Even with the limited space of a Brooklyn townhouse rear garden area, there's more in the backyard than just the pool. "There's an oak tree and a pawpaw which creates fruit similar to a mango, but it's native. The backyard also has raspberries, blackberries, blueberries and black locusts. I built the backyard to be like an urban jungle with rocks — I wanted my children to learn to climb and explore, building their eye-hand coordination," says Brooks-Church.
All of these details add up to a beautiful, functional space that's now recognized as a Certified Wildlife Habitat by the National Wildlife Federation.
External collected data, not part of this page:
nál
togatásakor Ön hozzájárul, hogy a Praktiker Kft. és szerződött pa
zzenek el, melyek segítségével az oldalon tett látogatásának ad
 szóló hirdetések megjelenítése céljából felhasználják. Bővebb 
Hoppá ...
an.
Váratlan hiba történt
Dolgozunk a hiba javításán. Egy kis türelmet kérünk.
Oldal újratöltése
"In the very back, there is a two-story treehouse made out of wood I saved from a water tower. The floor area is 50 square feet, and each floor is made from salvaged glass panes from an advertising agency that was disposing of the material. The treehouse has a green roof on it with native plants. The kids hang out in it and play, and the grownups gather and enjoy nature in it."
Indoor living wall
Yes, there's a living wall inside the house, too! "This living wall is made from tropical plants from Florida, such as Boston fern, pothos, neon fern, and rabbit's foot fern. And this one has a lizard that came along for the trip — if you listen closely, you can hear it chirp. This wall is also automatically watered and it has grow lights that activate automatically at night," says Brooks-Church of his dream home.